Thursday, 17 November 2016

Caterpillar



Some of the snow has melt away. Slushes appear here and there among patches of ice or white spots covering the earth. I sit at my window and watch a gently creature saluting me. A caterpillar has found its place on a black cable and tries to continue its majestic journey until its very end.





Wednesday, 16 November 2016

Philip O Ceallaigh - And you wake up laughing


Like any other self-respectful reader, I am constantly in search of books that could spiritually enrich me. I do not look for answers when I read books, but I do wish to find moments that could be described as they had never before, common things that receive (through the author’s writing) new meanings; I search for the old in the new and the new in the old. And you wake up laughing is a book that spiritually enriches one. At a first glance, it might strike you as a simple narration. The maze-like streets of Bucharest cast a strange spell and one winds up asking onself, just like the main character, if one is courageous enough to answer the call of one's true version.
Bricks appear, here and there, throughout the narration. I let you discover the construction the book refers to. 

Sunday, 13 November 2016

Bricks

Reading the book ‘The wizard king Ștefan Iordache’, I found myself swept away in a magical world where words are bricks.
Words are bricks not because they are solid and we might hurt the ones we throw them at. Words are bricks because in the world of actors they represent stability. Ștefan Iordache answers, one by one, general questions regarding life, profession, love and devotion. If one is patient enough to filter those answer inside, one may reach the bricks I mentioned before. Then, pictures and statements of those that knew him come next in the book, gently laying over the declarations of Ștefan Iordache. One finds common conclusions between the actor's statement and those of the family, former colleagues and collaborators, and that's such a great thing. It seems that those people really knew the true self of Ștefan Iordache. 
I remember the first time I learned what is an actor.
I was watching the series 'La piovra', when the poor inspector Corrado Cattani found his tragic end. I started crying and my parents could not comfort me. Dad even came with a nougat to the rescue. It didn't help. Then, mom told me: 'he is an actor, what you see is a role he plays. Well, do you think that if it was true actors would gladly go get hired in order to be shot dead?!' The firm look in her eyes convinced me, even though the image of the fallen inspector haunted me for a while.
Then, years later, on a Sunday, in the Saint Nicholas Church in Tulcea, an actor entered. He had a long white flax shirt, hanging out from his beige pants. I immediately recongnized him, insatiably staring at him. He seemed so tall that his crown touched the ceiling. And then I remembered my mom's words. He was an actor that had come down from the screen into the reality that also encircled me, and thus my mom had not lied to me.

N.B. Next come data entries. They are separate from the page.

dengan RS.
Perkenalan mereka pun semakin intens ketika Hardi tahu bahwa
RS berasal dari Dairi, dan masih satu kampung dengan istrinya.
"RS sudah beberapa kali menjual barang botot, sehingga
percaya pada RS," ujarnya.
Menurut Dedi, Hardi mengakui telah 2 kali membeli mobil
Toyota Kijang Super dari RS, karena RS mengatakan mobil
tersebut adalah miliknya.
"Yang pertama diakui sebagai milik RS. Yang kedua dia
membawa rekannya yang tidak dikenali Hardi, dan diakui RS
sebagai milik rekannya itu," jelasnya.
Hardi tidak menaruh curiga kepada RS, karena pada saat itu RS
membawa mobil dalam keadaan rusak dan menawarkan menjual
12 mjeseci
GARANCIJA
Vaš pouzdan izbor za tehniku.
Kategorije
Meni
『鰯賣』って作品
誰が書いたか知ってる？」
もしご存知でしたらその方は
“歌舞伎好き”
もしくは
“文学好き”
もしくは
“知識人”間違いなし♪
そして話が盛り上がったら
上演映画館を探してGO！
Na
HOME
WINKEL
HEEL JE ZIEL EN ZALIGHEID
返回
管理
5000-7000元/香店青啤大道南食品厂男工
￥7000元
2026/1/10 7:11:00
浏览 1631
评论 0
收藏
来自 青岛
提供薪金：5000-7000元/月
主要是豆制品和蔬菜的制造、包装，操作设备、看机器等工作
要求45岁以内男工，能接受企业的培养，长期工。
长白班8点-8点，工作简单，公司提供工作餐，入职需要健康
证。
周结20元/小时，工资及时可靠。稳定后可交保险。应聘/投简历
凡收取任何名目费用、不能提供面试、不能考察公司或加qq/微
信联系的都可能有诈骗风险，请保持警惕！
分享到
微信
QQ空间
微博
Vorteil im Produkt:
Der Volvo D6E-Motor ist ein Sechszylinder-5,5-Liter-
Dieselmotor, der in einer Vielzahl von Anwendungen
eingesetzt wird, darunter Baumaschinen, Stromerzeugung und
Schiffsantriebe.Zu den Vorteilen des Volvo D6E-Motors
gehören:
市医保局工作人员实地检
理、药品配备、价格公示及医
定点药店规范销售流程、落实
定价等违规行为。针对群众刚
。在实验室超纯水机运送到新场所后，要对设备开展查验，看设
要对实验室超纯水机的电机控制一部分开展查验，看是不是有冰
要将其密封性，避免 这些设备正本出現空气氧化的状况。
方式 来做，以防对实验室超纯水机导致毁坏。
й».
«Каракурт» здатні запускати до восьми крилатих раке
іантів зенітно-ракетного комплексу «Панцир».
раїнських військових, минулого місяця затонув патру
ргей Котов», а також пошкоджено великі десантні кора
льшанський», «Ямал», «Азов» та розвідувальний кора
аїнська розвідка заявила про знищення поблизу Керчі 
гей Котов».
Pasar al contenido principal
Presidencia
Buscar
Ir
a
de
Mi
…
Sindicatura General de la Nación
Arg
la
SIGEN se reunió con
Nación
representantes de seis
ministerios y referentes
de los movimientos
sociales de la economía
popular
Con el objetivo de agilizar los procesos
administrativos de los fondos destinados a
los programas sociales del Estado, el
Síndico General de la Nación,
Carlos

What is an actor?, quivers inside of me  from the recital of Horațiu Mălăele. And from there I receive an answer: 'who, look, you see through me/ what is evil and what is good'.

Monday, 7 November 2016

Proneness

A sound becomes alert and I realize that unless I hurry up, the poor cars waiting for the switch of lights in order to drive away will run me over. I’m on the sidewalk. Pff, that’s a release! Once more I survived. 
I slow down my pace. Enough to enjoy the scene in front of me. A white Panemar booth. A lady is waiting standing in line and smiling at the person in front of her. A schoolboy; his backpack gave him away. A blue cap keeps dropping menacingly over his eyes, but he holds tight. On his tip-toes. And with the tip of his fingers strongly grabs at the counter.
The voice of the salewoman reached over to me, too: we don’t have.
‘Then, please do give me …’.
And I can’t hear the end of his sentence anymore. But I keep thinking how nice it is to hear a little boy using the courtesy pronoun.